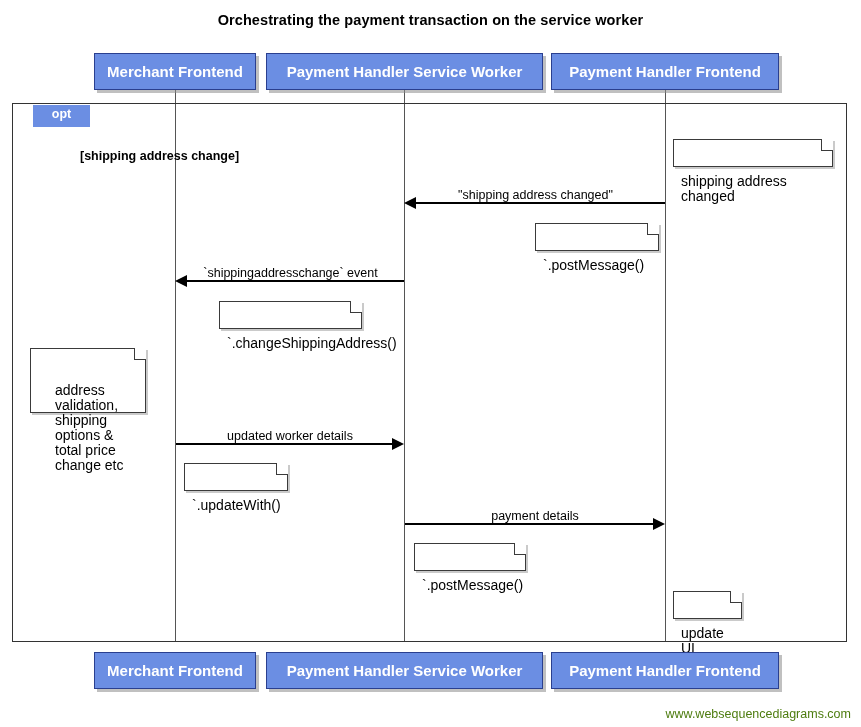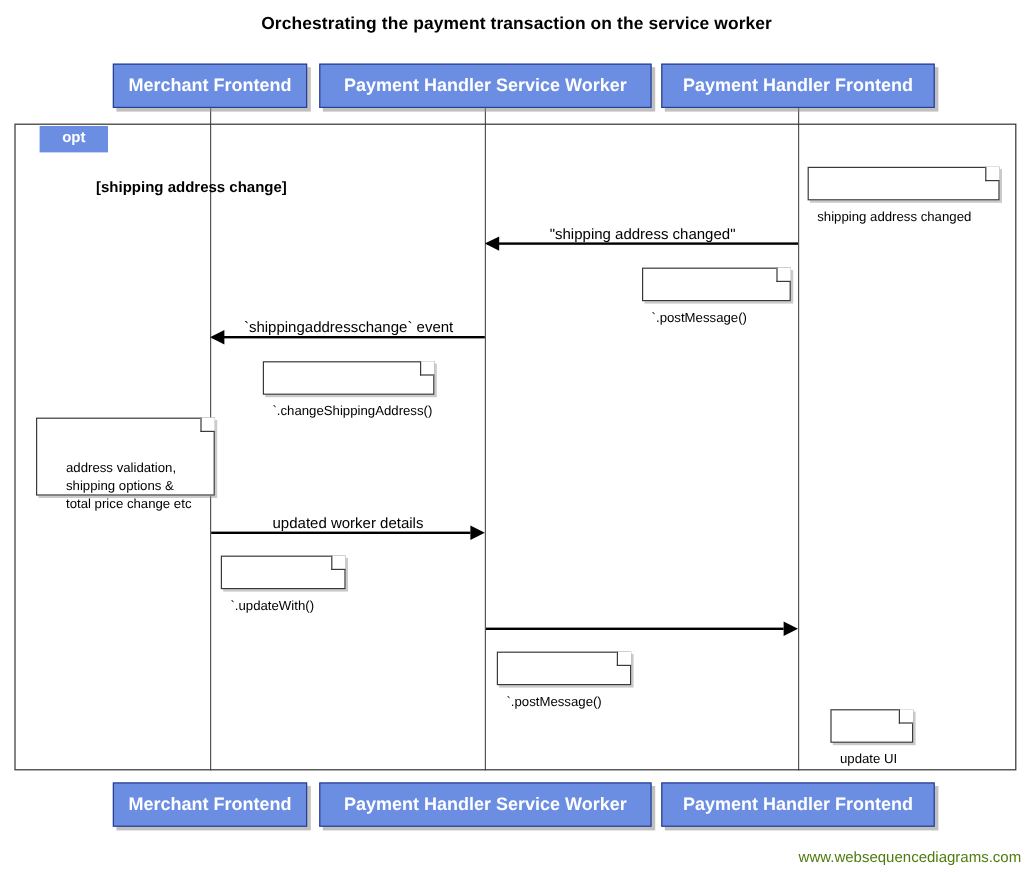--- a/index.html
+++ b/index.html
@@ -94,21 +94,21 @@
     font-size: 12.5px;
     white-space: nowrap;
     text-align: center;
     color: #000000;
   }
   .note {
     position: absolute;
     background: #ffffff;
     border: 1px solid #3a3a3a;
     box-sizing: border-box;
-    font-size: 11px;
+    font-size: 14px;
     line-height: 15px;
     padding: 4px 7px 4px 7px;
     box-shadow: 2px 2px 0 rgba(150,150,150,0.5);
     white-space: pre-line;
   }
   .note .fold {
     position: absolute;
     top: -1px;
     right: -1px;
     width: 11px;
@@ -157,54 +157,55 @@
   <div class="msg-line" style="left:177px; top:280px; width:227px;"></div>
   <div class="arrow-head arrow-left" style="left:175px; top:275px;"></div>
   <div class="msg-label" style="left:177px; top:266px; width:227px;">`shippingaddresschange` event</div>
 
   <div class="msg-line" style="left:176px; top:443px; width:216px;"></div>
   <div class="arrow-head arrow-right" style="left:392px; top:438px;"></div>
   <div class="msg-label" style="left:176px; top:429px; width:228px;">updated worker details</div>
 
   <div class="msg-line" style="left:405px; top:523px; width:248px;"></div>
   <div class="arrow-head arrow-right" style="left:653px; top:518px;"></div>
+  <div class="msg-label" style="left:405px; top:509px; width:260px;">payment details</div>
 
   <div class="note" style="left:673px; top:139px; width:160px; height:28px;">
     <span class="fold"></span>
     <span>shipping address changed</span>
   </div>
 
   <div class="note" style="left:535px; top:223px; width:124px; height:28px;">
     <span class="fold"></span>
     <span>`.postMessage()</span>
   </div>
 
   <div class="note" style="left:219px; top:301px; width:143px; height:28px;">
     <span class="fold"></span>
     <span>`.changeShippingAddress()</span>
   </div>
 
-  <div class="note" style="left:30px; top:348px; width:149px; height:65px;padding-left:24px;">
+  <div class="note" style="left:30px; top:348px; width:116px; height:65px;padding-left:24px;">
     <span class="fold"></span>
     <span>address validation,
 shipping options &amp;
 total price change etc</span>
   </div>
 
   <div class="note" style="left:184px; top:463px; width:104px; height:28px;">
     <span class="fold"></span>
     <span>`.updateWith()</span>
   </div>
 
   <div class="note" style="left:414px; top:543px; width:112px; height:28px;">
     <span class="fold"></span>
     <span>`.postMessage()</span>
   </div>
 
-  <div class="note" style="left:673px; top:591px; width:69px; height:28px;margin-left:19px;">
+  <div class="note" style="left:673px; top:591px; width:69px; height:28px;">
     <span class="fold"></span>
     <span>update UI</span>
   </div>
 
   <div class="actor-box" style="left:94px; top:652px; width:162px; height:37px;">
     <span>Merchant Frontend</span>
   </div>
   <div class="actor-box" style="left:266px; top:652px; width:277px; height:37px;">
     <span>Payment Handler Service Worker</span>
   </div>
● ● ● ● ●
YOUR TASK » Whenever a line of the entries contains the string "head", copy that line.

RESULT OF THE TASK »
   <div class="arrow-head arrow-left" style="left:175px; top:275px;"></div>
   <div class="arrow-head arrow-right" style="left:392px; top:438px;"></div>
   <div class="arrow-head arrow-right" style="left:653px; top:518px;"></div>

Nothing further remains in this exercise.